At King's Lynn also different expedients were adopted. As early as 1581 money had been spent in changing St James's Church into a workhouse, and shortly afterwards we have evidence of employment being then given to the poor. In 1623 the building was pulled down, and possibly in consequence of this we find an agreement made in that year between the citizens on the one side and a merchant taylor, a glover and a woolchapman on the other. These last undertook not only to teach children to spin worsted yarn, but also to give employment to the poor, and to pay proper wages to those who were not learners. In June, 1631, the Mayor and the Recorder sent in a report to the Sheriff, in which they said that then they had "bought materialls to sett the able-bodyed poore on worke not suffering to or knowledge anie poore to stragle and begg upp and downe the streets of this Burgh[541]." In Lynn, therefore, the authorities on several occasions made energetic efforts to find employment for those out of work, and very possibly some arrangement of this sort was in continuous operation from the year 1581.

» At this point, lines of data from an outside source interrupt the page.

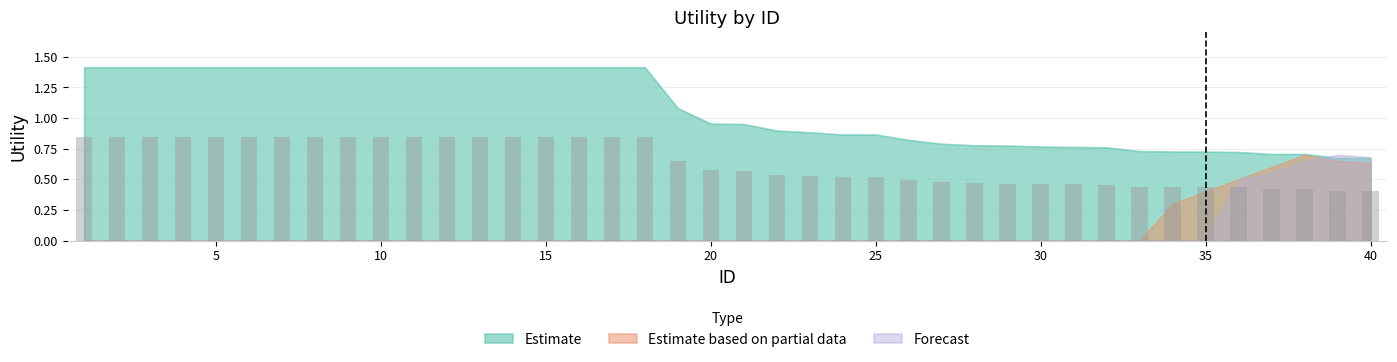

How many values are between 0 and 1?

40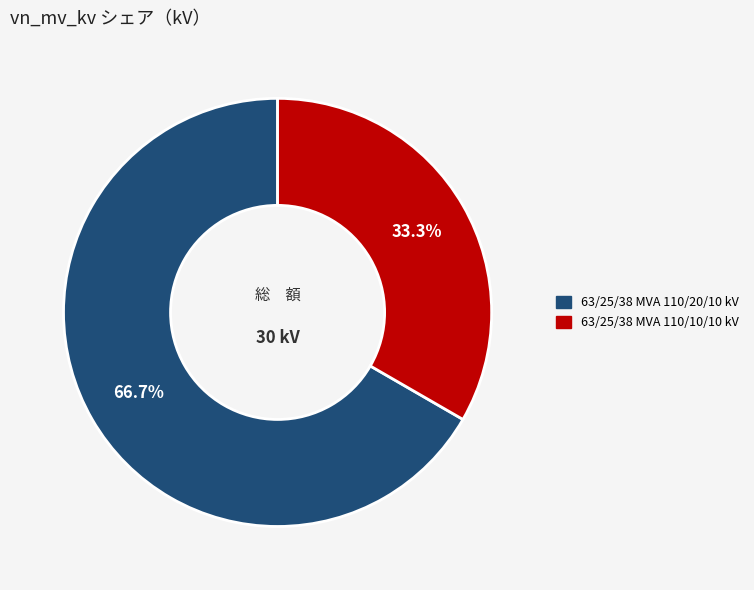

To the nearest percent, what portion does 63/25/38 MVA 110/10/10 kV represent?

33%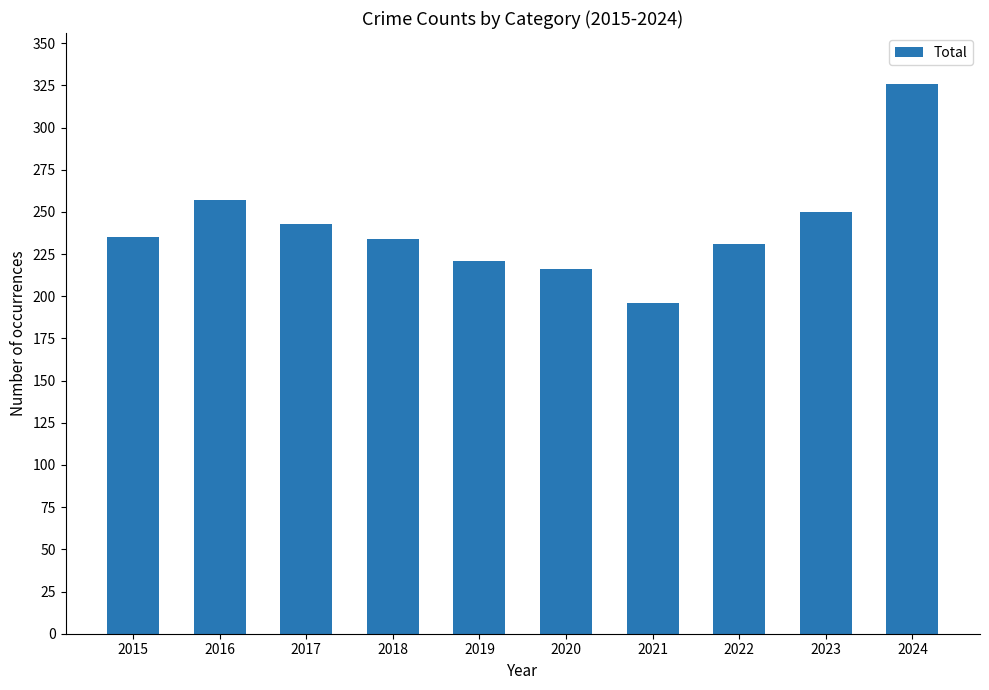

At which category does the chart reach its minimum across all series?

2021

7 b. Introduction of new trades.

Sometimes the authorities utilised the labour of their poor in order to establish a new trade. Thus in eight of the towns of Hertfordshire public funds were obtained for an unsuccessful attempt to employ those out of work in making serges and baize, then called the "new drapery[542]." A project of the same kind was suggested to the justices of Pembrokeshire, but they were very cautious about committing themselves to its adoption[543].

Our informants generally tell us only that stocks were raised and the poor set to work. But from the instances we have just examined we can see that many kinds of employment were used. On the whole clothmaking and the provision of flax, hemp and tow were the most usual expedients.

7 c. Workhouses and Jersey schools.

But both private employers and public officials found that if the very poor took work into their homes they might embezzle the materials. Moreover, the seventeenth century administrators often carefully provided for the training of workers, and this could be more conveniently done in some building. We, therefore, hear of the erection of workhouses and Jersey schools and the continued use of Houses of Correction. At Newbury and Reading institutions of this kind were founded by Mr Kendrick. At Newbury we are told threescore persons were employed in the trade of clothing and other manufactures, most of these "being houskeepers and havinge wyfes and children depending upon their labours." Besides this fifty households were set to work by spinning for the workhouse, and a "stock" was raised by taxation to be partly expended "to imploie the poore in worke[544]."